The final agreement commits governments to globally conserving 30 percent of land and seas by 2030, including through protected areas and other effective area-based conservation measures (OECMs), as well as concrete measures for the sustainable management and use of biodiversity that recognize and respect the rights of Indigenous Peoples and local communities.

While the adoption of the Kunming-Montreal Global Biodiversity Framework is the main achievement of COP15, 61 other decisions were agreed upon by Parties. One is the adoption of the Plan of Action 2020-2030 for the International Initiative for the conservation and sustainable use of soil biodiversity to be facilitated by FAO and its Global Soil Partnership. Other decisions making specific reference to FAO include those on sustainable wildlife management, indigenous peoples and local communities, invasive alien species, ecologically or biologically significant marine areas, conservation and the sustainable use of marine and coastal biodiversity, health and cooperation with other conventions and international organizations.

## Given information
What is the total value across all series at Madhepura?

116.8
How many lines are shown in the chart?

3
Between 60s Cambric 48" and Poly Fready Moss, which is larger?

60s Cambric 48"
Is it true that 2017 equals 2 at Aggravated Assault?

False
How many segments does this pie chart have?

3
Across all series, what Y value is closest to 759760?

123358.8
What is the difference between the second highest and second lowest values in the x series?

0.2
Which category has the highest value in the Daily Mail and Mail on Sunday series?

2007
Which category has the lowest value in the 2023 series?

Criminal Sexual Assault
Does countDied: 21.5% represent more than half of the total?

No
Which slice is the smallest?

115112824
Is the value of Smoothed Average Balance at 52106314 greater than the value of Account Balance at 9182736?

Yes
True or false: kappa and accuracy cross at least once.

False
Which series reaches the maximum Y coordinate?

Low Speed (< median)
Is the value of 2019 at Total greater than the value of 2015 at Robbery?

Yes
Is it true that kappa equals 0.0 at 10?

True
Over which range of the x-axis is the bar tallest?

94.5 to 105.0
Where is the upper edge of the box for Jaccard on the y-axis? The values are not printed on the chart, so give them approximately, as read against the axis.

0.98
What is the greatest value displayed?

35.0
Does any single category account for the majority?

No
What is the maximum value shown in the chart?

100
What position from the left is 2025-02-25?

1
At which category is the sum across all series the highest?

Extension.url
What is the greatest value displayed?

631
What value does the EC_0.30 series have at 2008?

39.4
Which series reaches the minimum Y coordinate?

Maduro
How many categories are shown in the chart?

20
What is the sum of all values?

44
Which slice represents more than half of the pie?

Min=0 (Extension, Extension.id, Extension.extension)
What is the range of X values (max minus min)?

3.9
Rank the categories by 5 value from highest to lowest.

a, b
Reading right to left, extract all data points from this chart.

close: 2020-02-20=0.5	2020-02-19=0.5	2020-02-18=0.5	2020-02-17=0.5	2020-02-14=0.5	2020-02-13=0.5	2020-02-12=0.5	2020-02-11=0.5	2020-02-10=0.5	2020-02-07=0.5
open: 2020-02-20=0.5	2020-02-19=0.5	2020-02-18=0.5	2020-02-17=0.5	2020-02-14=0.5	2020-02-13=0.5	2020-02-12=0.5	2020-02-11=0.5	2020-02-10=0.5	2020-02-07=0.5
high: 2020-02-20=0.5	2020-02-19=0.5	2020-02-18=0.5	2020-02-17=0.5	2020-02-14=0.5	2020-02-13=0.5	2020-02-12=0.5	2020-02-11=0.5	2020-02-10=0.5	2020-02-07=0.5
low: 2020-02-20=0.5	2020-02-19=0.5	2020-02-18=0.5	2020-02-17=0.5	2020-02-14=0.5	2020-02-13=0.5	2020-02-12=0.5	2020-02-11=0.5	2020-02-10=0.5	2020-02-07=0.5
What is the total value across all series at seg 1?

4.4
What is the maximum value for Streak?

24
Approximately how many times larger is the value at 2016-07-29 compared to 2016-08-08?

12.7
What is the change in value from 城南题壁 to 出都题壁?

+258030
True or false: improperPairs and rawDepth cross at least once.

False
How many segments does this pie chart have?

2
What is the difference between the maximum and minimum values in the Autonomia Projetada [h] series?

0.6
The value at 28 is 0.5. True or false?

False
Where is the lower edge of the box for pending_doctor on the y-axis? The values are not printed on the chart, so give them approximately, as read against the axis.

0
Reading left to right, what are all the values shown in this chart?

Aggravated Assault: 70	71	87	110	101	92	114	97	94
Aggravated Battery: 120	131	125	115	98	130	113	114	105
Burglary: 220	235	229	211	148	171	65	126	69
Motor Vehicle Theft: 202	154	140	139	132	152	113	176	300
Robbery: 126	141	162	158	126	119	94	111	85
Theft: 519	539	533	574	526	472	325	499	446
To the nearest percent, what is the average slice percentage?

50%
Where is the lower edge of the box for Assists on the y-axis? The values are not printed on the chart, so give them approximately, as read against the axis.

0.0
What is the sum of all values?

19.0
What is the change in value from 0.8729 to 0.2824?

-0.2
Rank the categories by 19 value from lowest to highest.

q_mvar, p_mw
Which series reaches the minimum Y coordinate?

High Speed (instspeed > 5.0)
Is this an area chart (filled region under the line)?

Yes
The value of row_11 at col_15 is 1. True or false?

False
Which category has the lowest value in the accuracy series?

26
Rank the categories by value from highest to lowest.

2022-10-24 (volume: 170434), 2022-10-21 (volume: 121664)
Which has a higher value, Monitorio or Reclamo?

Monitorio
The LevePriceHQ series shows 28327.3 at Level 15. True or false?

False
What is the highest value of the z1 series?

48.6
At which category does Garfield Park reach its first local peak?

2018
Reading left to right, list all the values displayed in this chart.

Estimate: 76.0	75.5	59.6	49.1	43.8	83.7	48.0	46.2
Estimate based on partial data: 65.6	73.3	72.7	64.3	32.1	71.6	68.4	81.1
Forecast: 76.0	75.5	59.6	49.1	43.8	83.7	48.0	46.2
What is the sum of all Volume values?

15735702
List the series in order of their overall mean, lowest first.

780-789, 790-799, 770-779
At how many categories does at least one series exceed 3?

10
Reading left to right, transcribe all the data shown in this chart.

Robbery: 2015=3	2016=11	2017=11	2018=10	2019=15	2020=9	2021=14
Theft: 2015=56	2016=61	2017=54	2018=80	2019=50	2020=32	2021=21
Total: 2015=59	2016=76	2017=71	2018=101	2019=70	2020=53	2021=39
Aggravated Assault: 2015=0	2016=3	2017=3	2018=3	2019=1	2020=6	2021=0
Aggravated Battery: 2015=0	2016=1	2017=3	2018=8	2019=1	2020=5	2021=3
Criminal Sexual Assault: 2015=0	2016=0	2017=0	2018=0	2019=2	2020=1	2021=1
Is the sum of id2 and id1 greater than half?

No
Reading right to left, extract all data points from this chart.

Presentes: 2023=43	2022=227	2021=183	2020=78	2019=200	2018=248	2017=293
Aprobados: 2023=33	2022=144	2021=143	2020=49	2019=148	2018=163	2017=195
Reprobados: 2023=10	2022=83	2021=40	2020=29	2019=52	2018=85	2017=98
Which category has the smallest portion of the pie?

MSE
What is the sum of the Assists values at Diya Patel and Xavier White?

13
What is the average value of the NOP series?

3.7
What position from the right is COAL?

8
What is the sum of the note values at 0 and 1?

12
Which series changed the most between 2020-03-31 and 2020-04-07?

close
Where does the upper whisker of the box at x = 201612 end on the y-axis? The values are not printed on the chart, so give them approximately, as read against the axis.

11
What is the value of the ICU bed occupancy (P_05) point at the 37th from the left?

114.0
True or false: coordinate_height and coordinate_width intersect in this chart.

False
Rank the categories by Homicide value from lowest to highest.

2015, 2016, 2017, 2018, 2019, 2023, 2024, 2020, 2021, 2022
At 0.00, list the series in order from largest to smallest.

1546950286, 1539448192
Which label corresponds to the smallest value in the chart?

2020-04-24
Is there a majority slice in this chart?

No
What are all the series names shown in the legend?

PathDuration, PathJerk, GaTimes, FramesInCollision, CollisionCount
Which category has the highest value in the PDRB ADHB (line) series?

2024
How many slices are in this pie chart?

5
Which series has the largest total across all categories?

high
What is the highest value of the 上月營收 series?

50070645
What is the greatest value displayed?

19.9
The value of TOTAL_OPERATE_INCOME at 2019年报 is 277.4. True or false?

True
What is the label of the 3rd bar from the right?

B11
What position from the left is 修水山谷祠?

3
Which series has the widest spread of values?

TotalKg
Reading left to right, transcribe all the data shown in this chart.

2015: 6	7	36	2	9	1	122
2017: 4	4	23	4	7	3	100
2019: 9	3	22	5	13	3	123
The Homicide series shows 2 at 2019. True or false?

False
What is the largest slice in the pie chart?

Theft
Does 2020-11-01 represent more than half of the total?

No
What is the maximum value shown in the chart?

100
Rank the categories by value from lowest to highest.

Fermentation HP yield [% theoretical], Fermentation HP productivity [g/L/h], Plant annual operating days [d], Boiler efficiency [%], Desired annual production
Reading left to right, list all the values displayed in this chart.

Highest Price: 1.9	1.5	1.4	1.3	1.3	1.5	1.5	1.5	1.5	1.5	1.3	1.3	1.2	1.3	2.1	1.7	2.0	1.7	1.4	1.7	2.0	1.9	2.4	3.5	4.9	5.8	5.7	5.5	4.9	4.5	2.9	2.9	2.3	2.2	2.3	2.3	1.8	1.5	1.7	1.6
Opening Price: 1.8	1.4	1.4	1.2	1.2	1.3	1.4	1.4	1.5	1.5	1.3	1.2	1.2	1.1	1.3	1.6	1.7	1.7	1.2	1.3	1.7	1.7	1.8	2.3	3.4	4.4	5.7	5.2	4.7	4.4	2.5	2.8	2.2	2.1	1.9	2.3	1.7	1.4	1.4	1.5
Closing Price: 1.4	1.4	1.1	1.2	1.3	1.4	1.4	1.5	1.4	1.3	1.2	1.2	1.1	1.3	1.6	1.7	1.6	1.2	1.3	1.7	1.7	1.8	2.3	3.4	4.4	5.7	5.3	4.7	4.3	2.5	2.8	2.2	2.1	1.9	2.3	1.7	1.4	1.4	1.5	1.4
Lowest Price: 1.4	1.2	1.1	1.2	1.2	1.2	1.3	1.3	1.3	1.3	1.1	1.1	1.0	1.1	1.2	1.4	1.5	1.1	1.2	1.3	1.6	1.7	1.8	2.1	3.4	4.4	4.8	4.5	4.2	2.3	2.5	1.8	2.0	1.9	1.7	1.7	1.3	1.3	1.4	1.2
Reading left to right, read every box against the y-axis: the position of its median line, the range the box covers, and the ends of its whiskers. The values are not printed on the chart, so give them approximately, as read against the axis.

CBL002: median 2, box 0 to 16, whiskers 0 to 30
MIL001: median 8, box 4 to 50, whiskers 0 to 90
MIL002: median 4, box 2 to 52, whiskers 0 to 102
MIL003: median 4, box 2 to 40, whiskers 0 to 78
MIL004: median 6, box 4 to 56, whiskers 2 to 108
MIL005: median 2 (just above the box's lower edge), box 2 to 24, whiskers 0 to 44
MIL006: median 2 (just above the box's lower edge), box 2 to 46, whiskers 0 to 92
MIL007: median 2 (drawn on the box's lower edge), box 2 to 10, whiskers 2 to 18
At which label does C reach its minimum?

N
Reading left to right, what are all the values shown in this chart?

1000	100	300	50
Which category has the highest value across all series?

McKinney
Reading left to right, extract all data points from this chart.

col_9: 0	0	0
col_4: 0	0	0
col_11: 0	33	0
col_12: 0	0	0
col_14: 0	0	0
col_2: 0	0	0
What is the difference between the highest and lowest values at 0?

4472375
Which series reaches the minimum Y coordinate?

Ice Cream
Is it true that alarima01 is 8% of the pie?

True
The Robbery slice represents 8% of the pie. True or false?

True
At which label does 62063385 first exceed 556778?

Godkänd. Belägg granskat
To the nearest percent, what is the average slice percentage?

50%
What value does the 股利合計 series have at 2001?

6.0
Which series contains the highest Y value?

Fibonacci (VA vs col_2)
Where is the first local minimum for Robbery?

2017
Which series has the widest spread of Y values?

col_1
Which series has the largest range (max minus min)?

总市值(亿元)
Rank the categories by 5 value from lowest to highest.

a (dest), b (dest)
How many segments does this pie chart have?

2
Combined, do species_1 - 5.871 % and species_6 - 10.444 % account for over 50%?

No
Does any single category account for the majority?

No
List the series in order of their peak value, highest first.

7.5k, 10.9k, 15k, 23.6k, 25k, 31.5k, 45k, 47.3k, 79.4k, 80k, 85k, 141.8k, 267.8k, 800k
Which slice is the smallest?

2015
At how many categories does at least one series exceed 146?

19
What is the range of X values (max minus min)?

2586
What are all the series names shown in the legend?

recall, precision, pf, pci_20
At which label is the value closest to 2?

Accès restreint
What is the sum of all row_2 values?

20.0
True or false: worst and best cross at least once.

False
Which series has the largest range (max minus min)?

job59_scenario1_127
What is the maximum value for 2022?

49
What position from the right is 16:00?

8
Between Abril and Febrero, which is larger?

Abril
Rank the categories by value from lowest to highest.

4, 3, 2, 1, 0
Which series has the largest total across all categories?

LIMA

## Requirement 1
Answer these questions about the passage on the COP15 outcomes, one answer per line:
(a) What share of land and seas does the final agreement commit governments to conserve globally by 2030?
(b) How many other decisions did the Parties agree on besides adopting the Kunming-Montreal Global Biodiversity Framework?
(c) Which organization, with its Global Soil Partnership, is to facilitate the Plan of Action 2020-2030 on soil biodiversity?
## Requirement 2
Go on with the passage on the COP15 outcomes, starting after its last sentence.
The data on this page play no part in the work asked here.

## Response 1
(a) 30 percent
(b) 61
(c) FAO

## Response 2
FAO’s presence at COP15

FAO led or co-led twenty five events. The delegation strengthened engagement with stakeholders, partner organizations and countries, advocating for agrifood transformation to provide healthier and more nutritious food while conserving and sustainably using our ecosystems and natural resources.

FAO and UNEP, who co-lead the UN Decade on Ecosystem Restoration, organized ‘Restoration Day’ and celebrated 10 flagship restoration initiatives through a virtual gala that welcomed actors Jason Momoa and Edward Norton, Dr. Jane Goodall, singer Ellie Goulding, FAO Deputy Director-General and UNEP’s Executive Director, among others. Together, these 10 initiatives aim to restore more than 68 million hectares of degraded land.

A high-level ministerial breakfast on soil biodiversity organized by FAO and the Government of China drew attention to the fact that soil biodiversity loss remains one of the main global threats to food security in many regions of the world. The  Global Soil Biodiversity Observatory (GLOSOB), which aims to forecast the status of soil biodiversity and soil health, was launched at the event.

“It’s hard to believe that around a quarter of all species on Earth live in soils for all or part of their lives and through soil 95% of the food we eat is produced. GLOSOB will enhance global efforts to monitor and thus manage and sustainably use soil biodiversity” remarked Lifeng Li, Director of FAO’s Land and Water Division.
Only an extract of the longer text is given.